Data for this task ::
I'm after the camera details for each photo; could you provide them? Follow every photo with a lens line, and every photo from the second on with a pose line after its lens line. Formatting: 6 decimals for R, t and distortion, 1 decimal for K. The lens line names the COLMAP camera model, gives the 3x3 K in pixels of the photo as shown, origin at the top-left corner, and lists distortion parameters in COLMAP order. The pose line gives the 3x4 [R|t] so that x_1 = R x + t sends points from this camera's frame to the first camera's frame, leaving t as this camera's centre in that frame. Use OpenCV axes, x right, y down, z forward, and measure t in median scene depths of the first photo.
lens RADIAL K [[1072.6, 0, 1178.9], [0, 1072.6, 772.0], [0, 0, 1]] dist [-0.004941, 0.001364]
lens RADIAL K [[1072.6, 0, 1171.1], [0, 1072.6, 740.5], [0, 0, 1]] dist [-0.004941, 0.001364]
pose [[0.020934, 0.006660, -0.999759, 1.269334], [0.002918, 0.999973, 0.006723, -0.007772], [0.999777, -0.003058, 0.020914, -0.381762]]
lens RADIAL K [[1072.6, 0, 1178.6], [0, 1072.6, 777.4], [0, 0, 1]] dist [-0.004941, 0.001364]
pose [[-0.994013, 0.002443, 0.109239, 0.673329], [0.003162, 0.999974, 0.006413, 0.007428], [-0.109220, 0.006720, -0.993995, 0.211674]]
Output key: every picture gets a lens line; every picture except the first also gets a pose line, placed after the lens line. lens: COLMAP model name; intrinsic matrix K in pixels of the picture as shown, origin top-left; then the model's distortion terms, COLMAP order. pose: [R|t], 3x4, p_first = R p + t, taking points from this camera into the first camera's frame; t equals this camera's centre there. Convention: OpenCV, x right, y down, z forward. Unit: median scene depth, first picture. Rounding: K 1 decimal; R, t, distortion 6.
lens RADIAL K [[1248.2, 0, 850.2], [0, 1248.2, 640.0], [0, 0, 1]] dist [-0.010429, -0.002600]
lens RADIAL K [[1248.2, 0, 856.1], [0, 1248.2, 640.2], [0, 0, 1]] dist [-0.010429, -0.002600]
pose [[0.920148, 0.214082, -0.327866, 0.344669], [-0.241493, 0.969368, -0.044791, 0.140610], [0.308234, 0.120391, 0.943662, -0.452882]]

Task details ::
In the listing above, the line with "Output key: every" and every line after it must be set down word for word, and no other line.

Task result ::
Output key: every picture gets a lens line; every picture except the first also gets a pose line, placed after the lens line. lens: COLMAP model name; intrinsic matrix K in pixels of the picture as shown, origin top-left; then the model's distortion terms, COLMAP order. pose: [R|t], 3x4, p_first = R p + t, taking points from this camera into the first camera's frame; t equals this camera's centre there. Convention: OpenCV, x right, y down, z forward. Unit: median scene depth, first picture. Rounding: K 1 decimal; R, t, distortion 6.
lens RADIAL K [[1248.2, 0, 850.2], [0, 1248.2, 640.0], [0, 0, 1]] dist [-0.010429, -0.002600]
lens RADIAL K [[1248.2, 0, 856.1], [0, 1248.2, 640.2], [0, 0, 1]] dist [-0.010429, -0.002600]
pose [[0.920148, 0.214082, -0.327866, 0.344669], [-0.241493, 0.969368, -0.044791, 0.140610], [0.308234, 0.120391, 0.943662, -0.452882]]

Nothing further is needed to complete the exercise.